DATA FOR THIS TASK below:

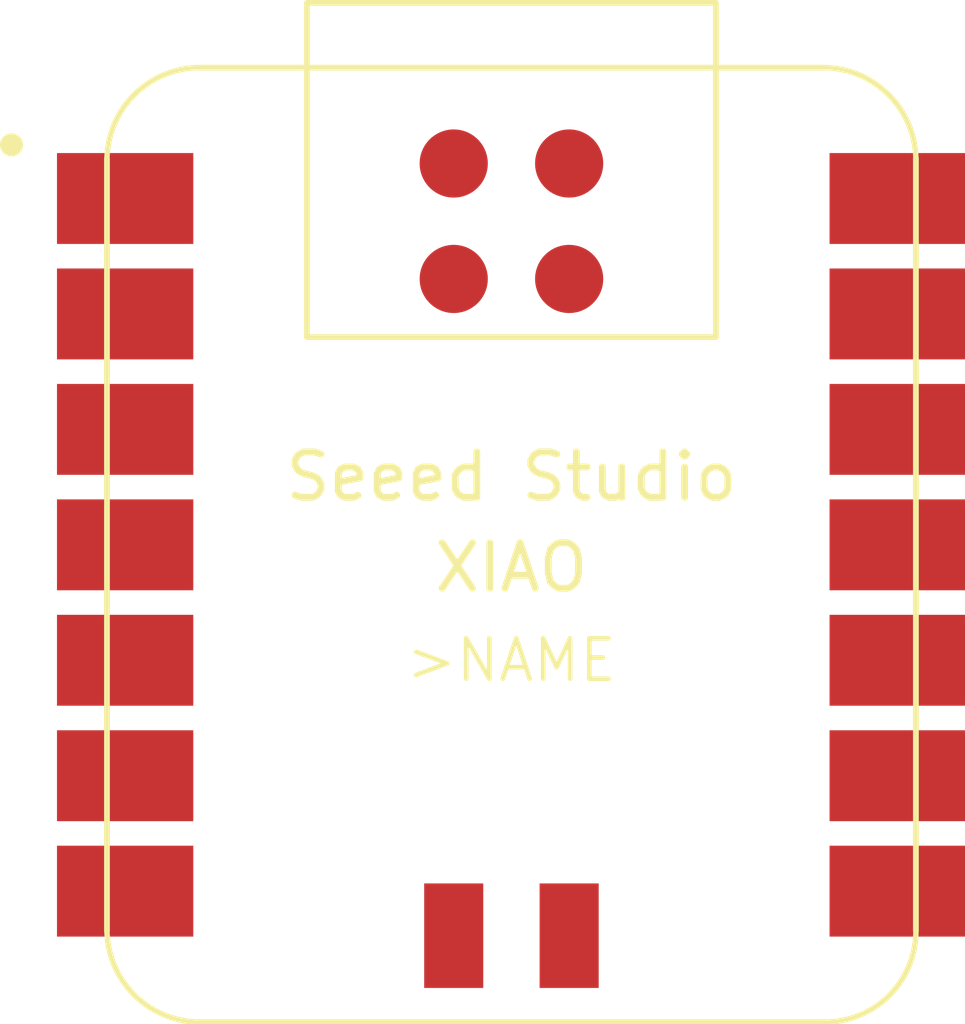
<source format=kicad_pcb>
(kicad_pcb
	(version 20240108)
	(generator "pcbnew")
	(generator_version "8.0")
	(general
		(thickness 1.6)
		(legacy_teardrops no)
	)
	(paper "A4")
	(layers
		(0 "F.Cu" signal)
		(31 "B.Cu" signal)
		(32 "B.Adhes" user "B.Adhesive")
		(33 "F.Adhes" user "F.Adhesive")
		(34 "B.Paste" user)
		(35 "F.Paste" user)
		(36 "B.SilkS" user "B.Silkscreen")
		(37 "F.SilkS" user "F.Silkscreen")
		(38 "B.Mask" user)
		(39 "F.Mask" user)
		(40 "Dwgs.User" user "User.Drawings")
		(41 "Cmts.User" user "User.Comments")
		(42 "Eco1.User" user "User.Eco1")
		(43 "Eco2.User" user "User.Eco2")
		(44 "Edge.Cuts" user)
		(45 "Margin" user)
		(46 "B.CrtYd" user "B.Courtyard")
		(47 "F.CrtYd" user "F.Courtyard")
		(48 "B.Fab" user)
		(49 "F.Fab" user)
		(50 "User.1" user)
		(51 "User.2" user)
		(52 "User.3" user)
		(53 "User.4" user)
		(54 "User.5" user)
		(55 "User.6" user)
		(56 "User.7" user)
		(57 "User.8" user)
		(58 "User.9" user)
	)
	(setup
		(pad_to_mask_clearance 0)
		(allow_soldermask_bridges_in_footprints no)
		(pcbplotparams
			(layerselection 0x00010fc_ffffffff)
			(plot_on_all_layers_selection 0x0000000_00000000)
			(disableapertmacros no)
			(usegerberextensions no)
			(usegerberattributes yes)
			(usegerberadvancedattributes yes)
			(creategerberjobfile yes)
			(dashed_line_dash_ratio 12.000000)
			(dashed_line_gap_ratio 3.000000)
			(svgprecision 4)
			(plotframeref no)
			(viasonmask no)
			(mode 1)
			(useauxorigin no)
			(hpglpennumber 1)
			(hpglpenspeed 20)
			(hpglpendiameter 15.000000)
			(pdf_front_fp_property_popups yes)
			(pdf_back_fp_property_popups yes)
			(dxfpolygonmode yes)
			(dxfimperialunits yes)
			(dxfusepcbnewfont yes)
			(psnegative no)
			(psa4output no)
			(plotreference yes)
			(plotvalue yes)
			(plotfptext yes)
			(plotinvisibletext no)
			(sketchpadsonfab no)
			(subtractmaskfromsilk no)
			(outputformat 1)
			(mirror no)
			(drillshape 1)
			(scaleselection 1)
			(outputdirectory "")
		)
	)
	(net 0 "")
	(footprint "Seeed Studio XIAO Series Library:XIAO-SAMD21-RP2040-14P-2.54-21X17.8MM (Seeeduino XIAO)" (layer "F.Cu") (at 55 52.5))
)

</source>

End of DATA FOR THIS TASK.

• [EXERCISE PROMPT] Each line above with the string "Courtyard" in it should be located and copied.

• [EXERCISE RESULT]
		(46 "B.CrtYd" user "B.Courtyard")
		(47 "F.CrtYd" user "F.Courtyard")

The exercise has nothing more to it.